🤖 AI Summary
Limited genomic sequencing coverage of pathogens constrains spatiotemporal transmission modeling. Method: We propose a time-aware probabilistic framework that infers genetic distances between unsequenced cases and sequenced samples without sequence alignment or known transmission chains. The method integrates sampling-time information with a molecular clock model, enabling Bayesian inference of evolutionary distances and incorporating an uncertainty-aware missing-data imputation mechanism. Contribution/Results: To our knowledge, this is the first approach to embed evolutionary divergence patterns directly into spatiotemporal modeling, achieving end-to-end probabilistic imputation of genetic distances. Validated on U.S. wild-bird H5N1 avian influenza outbreaks in poultry, the method significantly improves genomic data utilization, enhances integration of evolutionary signals into spatiotemporal models, and increases the accuracy of transmission inference.
📝 Abstract
Pathogen genome data offers valuable structure for spatial models, but its utility is limited by incomplete sequencing coverage.
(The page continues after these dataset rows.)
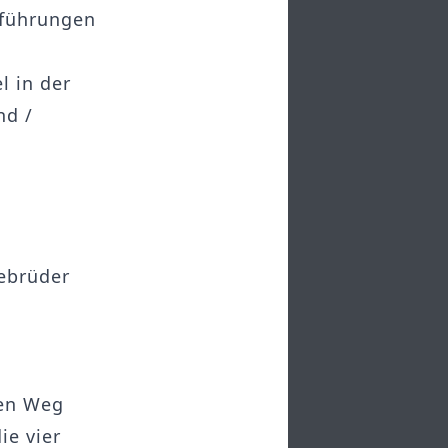
fführungen
r
l in der
nd /
Gebrüder
len Weg
ie vier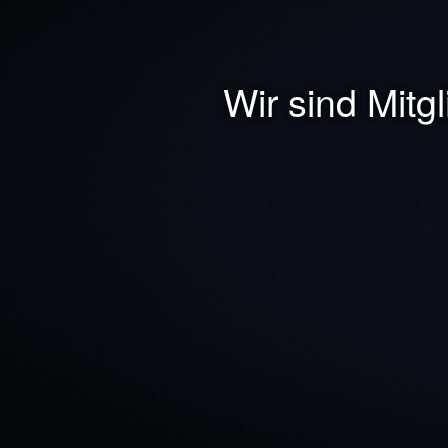
Wir sind Mitg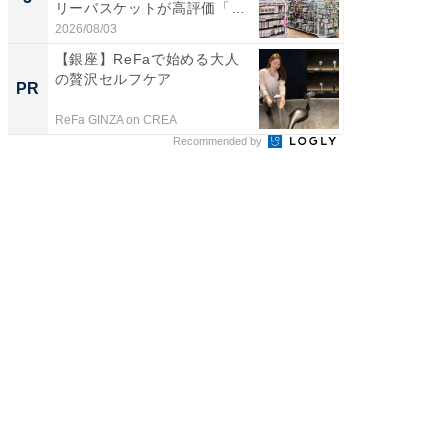
リーバスケットが高評価「使
は和の
わ...
が...
2026/08/03
2026/08/0
【銀座】ReFaで始める大人
すべて
の贅沢セルフケア
るその
PR
PR
ReFa GINZA on CREA
COCO VIL
Recommended by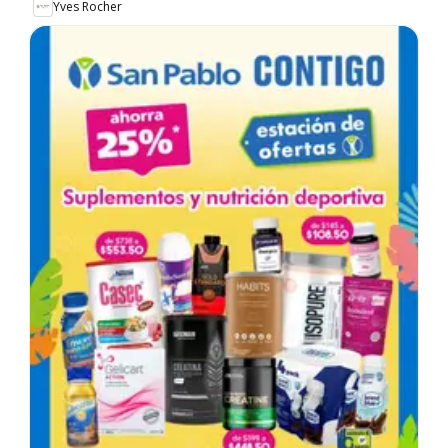
Yves Rocher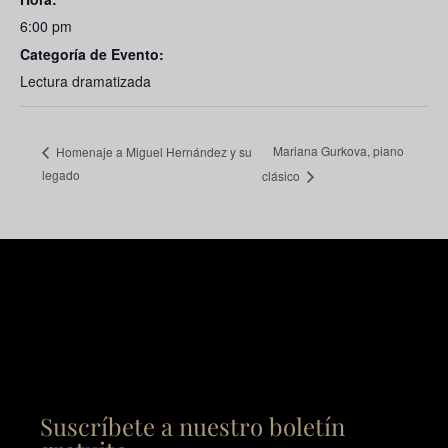
6:00 pm
Categoría de Evento:
Lectura dramatizada
Mariana Gurkova, piano
Homenaje a Miguel Hernández y su
legado
clásico
Suscríbete a nuestro boletín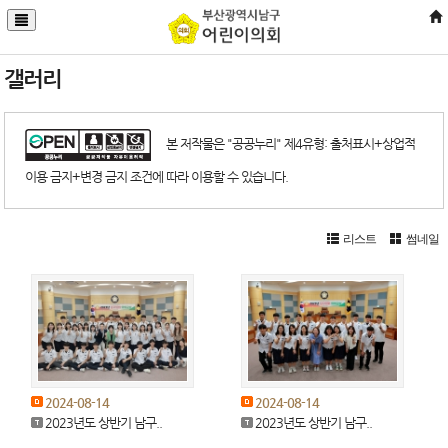
갤러리
본 저작물은 "공공누리" 제4유형: 출처표시+상업적
이용 금지+변경 금지 조건에 따라 이용할 수 있습니다.
리스트
썸네일
2024-08-14
2024-08-14
2023년도 상반기 남구..
2023년도 상반기 남구..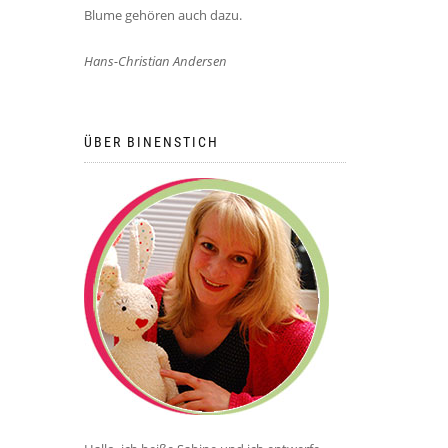
Blume gehören auch dazu.
Hans-Christian Andersen
ÜBER BINENSTICH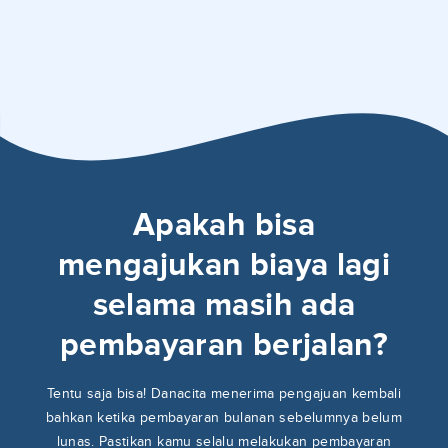
Apakah bisa
mengajukan biaya lagi
selama masih ada
pembayaran berjalan?
Tentu saja bisa! Danacita menerima pengajuan kembali
bahkan ketika pembayaran bulanan sebelumnya belum
lunas. Pastikan kamu selalu melakukan pembayaran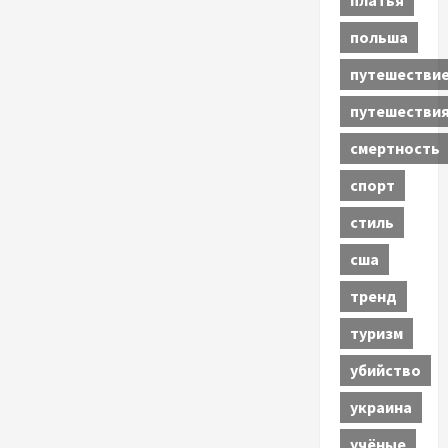
платья
польша
путешестви
путешестви
смертность
спорт
стиль
сша
тренд
туризм
убийство
украина
учёные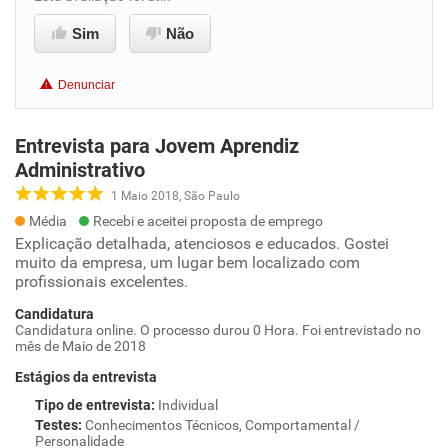
Sim
Não
Denunciar
Entrevista para Jovem Aprendiz
Administrativo
1 Maio 2018, São Paulo
Média
Recebi e aceitei proposta de emprego
Explicação detalhada, atenciosos e educados. Gostei
muito da empresa, um lugar bem localizado com
profissionais excelentes.
Candidatura
Candidatura online. O processo durou 0 Hora. Foi entrevistado no
mês de Maio de 2018
Estágios da entrevista
Tipo de entrevista
:
Individual
Testes
:
Conhecimentos Técnicos, Comportamental /
Personalidade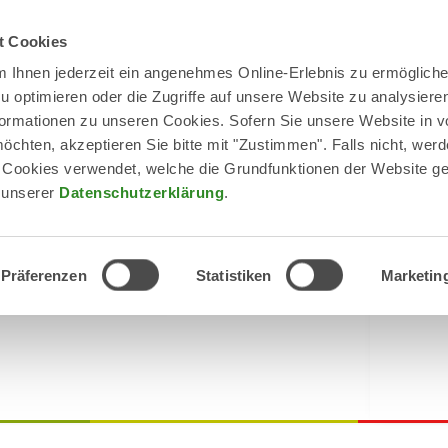
t Cookies
 Ihnen jederzeit ein angenehmes Online-Erlebnis zu ermögliche
Kernkompetenzen
 optimieren oder die Zugriffe auf unsere Website zu analysiere
Jungm
Informationen zu unseren Cookies. Sofern Sie unsere Website in v
chten, akzeptieren Sie bitte mit "Zustimmen". Falls nicht, wer
 Cookies verwendet, welche die Grundfunktionen der Website ge
Vorklini
n unserer
Datenschutzerklärung
.
Klinisc
Über uns
Team
Praktisc
Netzwerke
Präferenzen
Statistiken
Marketin
Sponsoring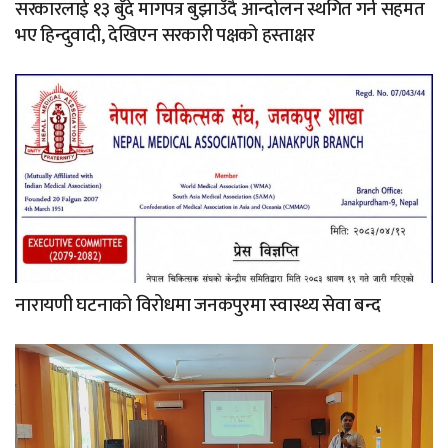
सरकारलाई १३ बुँदे मागपत्र बुझाउँदै आन्दोलन स्थगित गर्न सहमत
भए हिन्दुवादी, देखिएन सरकारी पक्षको हस्ताक्षर
नारायणी घटनाको विरोधमा जनकपुरमा स्वास्थ्य सेवा बन्द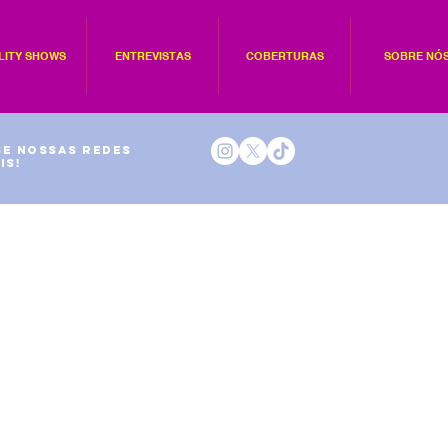
LITY SHOWS
ENTREVISTAS
COBERTURAS
SOBRE NÓ
e nossas redes
is!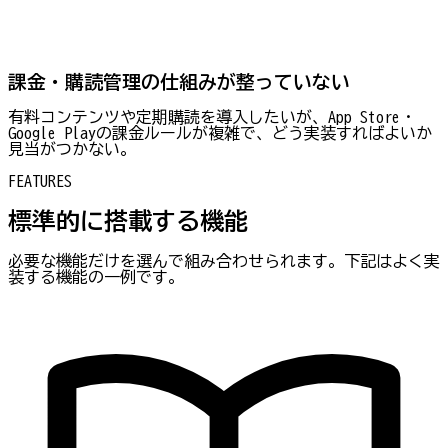
課金・購読管理の仕組みが整っていない
有料コンテンツや定期購読を導入したいが、App Store・
Google Playの課金ルールが複雑で、どう実装すればよいか
見当がつかない。
FEATURES
標準的に搭載する機能
必要な機能だけを選んで組み合わせられます。下記はよく実
装する機能の一例です。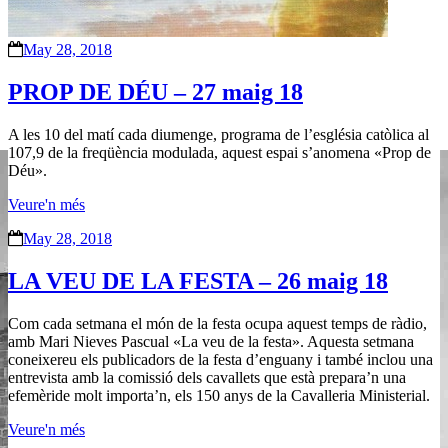
May 28, 2018
PROP DE DÉU – 27 maig 18
A les 10 del matí cada diumenge, programa de l’església catòlica al
107,9 de la freqüència modulada, aquest espai s’anomena «Prop de
Déu».
Veure'n més
May 28, 2018
LA VEU DE LA FESTA – 26 maig 18
Com cada setmana el món de la festa ocupa aquest temps de ràdio,
amb Mari Nieves Pascual «La veu de la festa». Aquesta setmana
coneixereu els publicadors de la festa d’enguany i també inclou una
entrevista amb la comissió dels cavallets que està prepara’n una
efemèride molt importa’n, els 150 anys de la Cavalleria Ministerial.
Veure'n més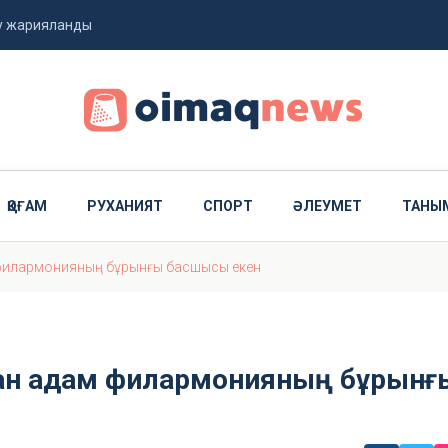
еу жарияланды
көңіл айтты
 тапсырмайды
ҚОҒАМ
РУХАНИЯТ
СПОРТ
ӘЛЕУМЕТ
ТАНЫ
м филармонияның бұрынғы басшысы екен
аған адам филармонияның бұрынғ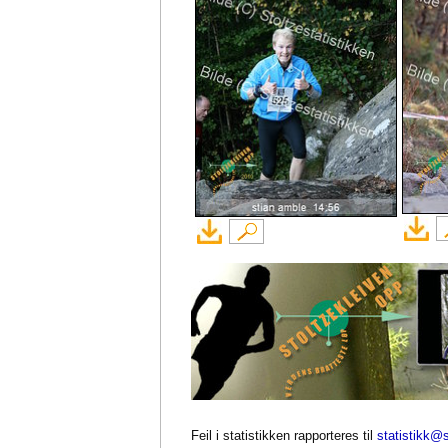
Feil i statistikken rapporteres til
statistikk@s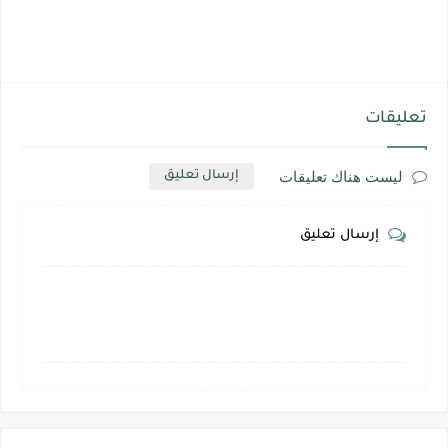
تعليقات
ليست هناك تعليقات
إرسال تعليق
إرسال تعليق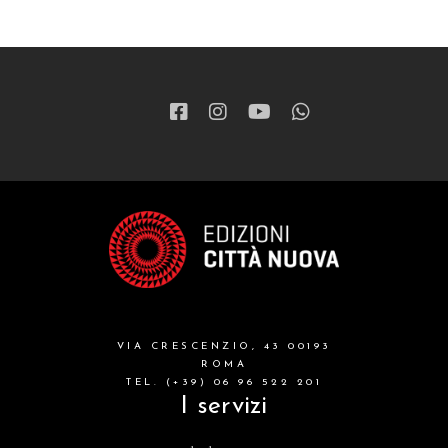
VIA CRESCENZIO, 43 00193
ROMA
TEL. (+39) 06 96 522 201
I servizi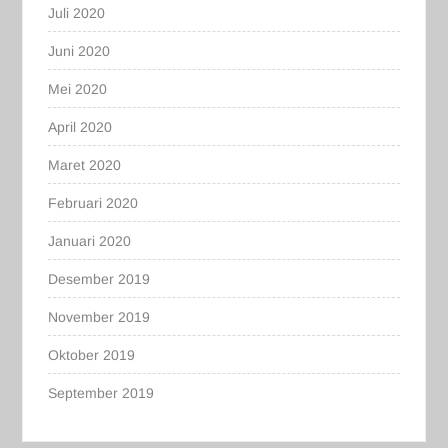
Juli 2020
Juni 2020
Mei 2020
April 2020
Maret 2020
Februari 2020
Januari 2020
Desember 2019
November 2019
Oktober 2019
September 2019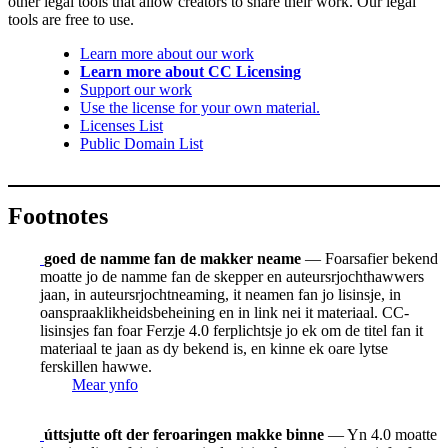
other legal tools that allow creators to share their work. Our legal
tools are free to use.
Learn more about our work
Learn more about CC Licensing
Support our work
Use the license for your own material.
Licenses List
Public Domain List
Footnotes
goed de namme fan de makker neame
— Foarsafier bekend
moatte jo de namme fan de skepper en auteursrjochthawwers
jaan, in auteursrjochtneaming, it neamen fan jo lisinsje, in
oanspraaklikheidsbeheining en in link nei it materiaal. CC-
lisinsjes fan foar Ferzje 4.0 ferplichtsje jo ek om de titel fan it
materiaal te jaan as dy bekend is, en kinne ek oare lytse
ferskillen hawwe.
Mear ynfo
úttsjutte oft der feroaringen makke binne
— Yn 4.0 moatte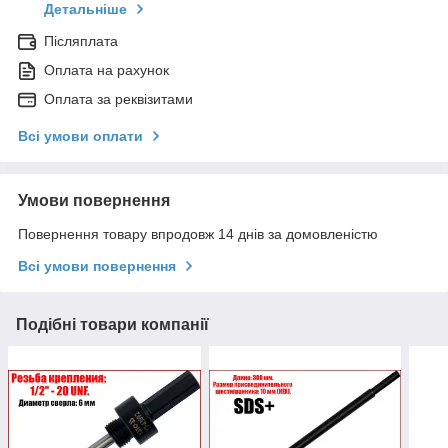
Детальніше
Післяплата
Оплата на рахунок
Оплата за реквізитами
Всі умови оплати
Умови повернення
Повернення товару впродовж 14 днів за домовленістю
Всі умови повернення
Подібні товари компанії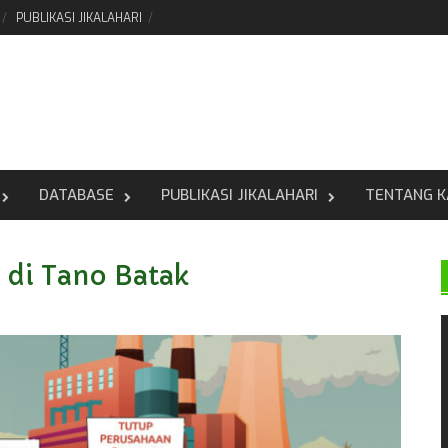
PUBLIKASI JIKALAHARI
DATABASE
PUBLIKASI JIKALAHARI
TENTANG K
 di Tano Batak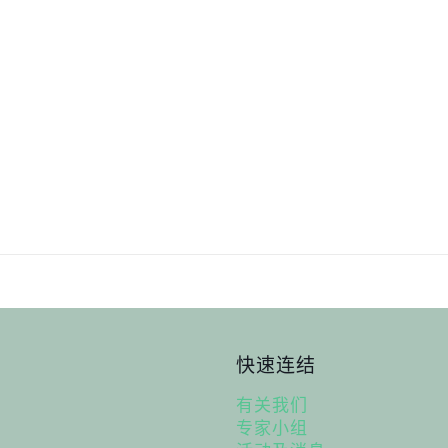
快速连结
有关我们
专家小组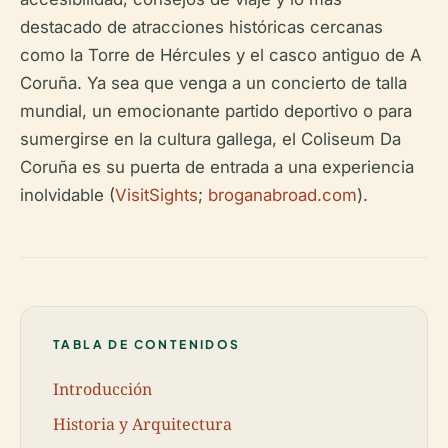
destacado de atracciones históricas cercanas
como la Torre de Hércules y el casco antiguo de A
Coruña. Ya sea que venga a un concierto de talla
mundial, un emocionante partido deportivo o para
sumergirse en la cultura gallega, el Coliseum Da
Coruña es su puerta de entrada a una experiencia
inolvidable (
VisitSights
;
broganabroad.com
).
TABLA DE CONTENIDOS
Introducción
Historia y Arquitectura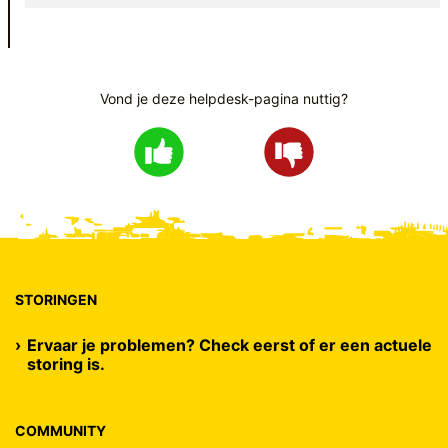
Vond je deze helpdesk-pagina nuttig?
STORINGEN
Ervaar je problemen? Check eerst of er een actuele
storing is.
COMMUNITY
We propose a probabilistic framework for inferring genetic distances between unsequenced cases and known sequences within defined transmission chains, using time-aware evolutionary distance modeling. The method estimates pairwise divergence from collection dates and observed genetic distances, enabling biologically plausible imputation grounded in observed divergence patterns, without requiring sequence alignment or known transmission chains. Applied to highly pathogenic avian influenza A/H5 cases in wild birds in the United States, this approach supports scalable, uncertainty-aware augmentation of genomic datasets and enhances the integration of evolutionary information into spatiotemporal modeling workflows.